Barcelona soccer players do not just have a slick passing game, they can also secretly indicate arms smuggling routes to Syria, a pro-government Syrian television channel claimed this week.
Without a hint of irony, Addounia TV superimposed a map of Syria on a screen to show how Lionel Messi and his teammates, representing smugglers, had kicked a ball, representing a weapons shipment, into Syria from Lebanon.
The subtle signals to rebels were transmitted when Barcelona played Real Madrid in December last year, the channel said, which is owned by a cousin of Syrian President Bashar al-Assad. It did not trouble viewers by revealing Barcelona’s motives for the exploit.
“First, we see how the guns are brought from Lebanon,” the presenter comments as one player passes the ball.
“Then they cross into Homs and give the weapons to other terrorists in Abu Kamal,” he added, referring to rebel strongholds in Syria.
Messi’s final flick indicates the successful handover of the weapons to their destination in eastern Syria, he said.
Bizarre it may be, but paranoid conspiracy theories are common in the deeply divided and conflict-ridden state.
Take a documentary aired by Addounia in December last year on how French and US film directors had purportedly helped build mock-up Syrian city squares in Qatar to enable Doha-based al-Jazeera TV to film actors staging phony anti-Assad protests.
Such fantasies feed into al-Assad’s narrative that the year-long unrest against him is all a foreign-orchestrated plot.
“We will defeat this conspiracy,” he declared in January, pledging to crush what he has cast as terrorism and sabotage.
“Regional and international sides have tried to destabilize the country,” the former ophthalmologist said. “We will not be lenient with those who work with outsiders against the country.”

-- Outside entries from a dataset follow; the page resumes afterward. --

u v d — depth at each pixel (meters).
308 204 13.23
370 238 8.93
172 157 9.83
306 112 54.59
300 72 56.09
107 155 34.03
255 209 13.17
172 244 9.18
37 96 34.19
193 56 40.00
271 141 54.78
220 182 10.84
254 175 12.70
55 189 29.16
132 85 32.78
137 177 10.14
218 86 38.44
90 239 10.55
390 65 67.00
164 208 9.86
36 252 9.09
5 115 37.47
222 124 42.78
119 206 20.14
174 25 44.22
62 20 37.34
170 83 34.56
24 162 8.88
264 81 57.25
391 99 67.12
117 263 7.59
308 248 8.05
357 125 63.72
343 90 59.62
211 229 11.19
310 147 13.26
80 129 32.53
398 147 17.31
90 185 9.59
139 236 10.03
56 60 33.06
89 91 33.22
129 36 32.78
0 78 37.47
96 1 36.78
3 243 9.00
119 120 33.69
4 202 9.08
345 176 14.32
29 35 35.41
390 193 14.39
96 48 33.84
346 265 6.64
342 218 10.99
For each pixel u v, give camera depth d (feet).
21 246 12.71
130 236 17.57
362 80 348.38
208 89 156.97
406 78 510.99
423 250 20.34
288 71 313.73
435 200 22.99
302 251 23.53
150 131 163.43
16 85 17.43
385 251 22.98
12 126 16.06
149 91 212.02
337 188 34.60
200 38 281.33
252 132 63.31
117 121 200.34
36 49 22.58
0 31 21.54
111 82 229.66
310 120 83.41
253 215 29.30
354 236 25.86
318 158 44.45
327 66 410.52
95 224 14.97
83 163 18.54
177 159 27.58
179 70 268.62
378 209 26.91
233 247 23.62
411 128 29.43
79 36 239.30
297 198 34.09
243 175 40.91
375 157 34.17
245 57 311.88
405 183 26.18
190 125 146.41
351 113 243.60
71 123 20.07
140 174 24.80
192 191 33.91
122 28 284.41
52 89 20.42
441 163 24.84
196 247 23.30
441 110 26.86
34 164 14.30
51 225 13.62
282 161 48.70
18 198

Al-Assad, 46, has indeed earned himself some foreign enemies.
Western powers and the Arab League have told him to step aside in a peaceful transition, while Saudi Arabia and Qatar have gone further by calling for Syrian rebels to be armed.
Syria expert Joshua Landis of Oklahoma University says conspiracy theories reflect the mistrust between ruling minority Alawites and majority Sunni Muslims, who spearhead the revolt.
“How can you expect them to be any less conspiratorial? The sectarian lines of hatred are growing and [al-Assad] thinks that everyone is a traitor,” he said. “This has plagued the country since it was created.”
Paranoia is compounded by the media environment in which Syrians can watch al-Jazeera, which often shows graphic footage of casualties inflicted by security forces, or state-sponsored television, which portrays rebels as blood-crazed terrorists.
In the old city of Damascus, al-Assad loyalists have laid a poster with the hated al-Jazeera emblem on it along a main walkway for shoppers to trample on.
The uprising has spawned a media war, with both sides fighting to sway public sentiment through online propaganda and conspiracy theories, consigning truth to an ever grayer area.
The Guardian said last week it had obtained a trove of e-mails, via anti-al-Assad activists, in which the president takes advice from Iran on countering the revolt and his wife Asma spends tens of thousands of dollars on Internet shopping sprees while Syria descends into bloodletting.
Within hours, al-Assad loyalists had uploaded videos on YouTube saying that the e-mails were faked by revolutionaries.
“So these are supposed ‘leaks’ from the president and the first lady?” a group calling itself the Syrian Truth Network sneered in one video. “Try again later, Guardian.”
The government and its opponents traded blame when dozens of people were found dead with their hands tied behind their backs in the city of Homs on March 10. Each side lit up Twitter and Facebook with detailed theories. The facts remain unclear.
Syria’s state news agency’s Web site said terrorists had killed civilians and then mutilated their corpses, staging a government massacre to vilify al-Assad’s forces. Opposition activists accused al-Assad loyalists of carrying out the killings.
Independent journalists have repeatedly been denied access to Syria, making it hard to assess conflicting reports.
Many Syrians are befuddled by the claims and counterclaims.
“We might not believe the pro-government television, but we don’t trust the satellite channels either,” a Damascus resident said.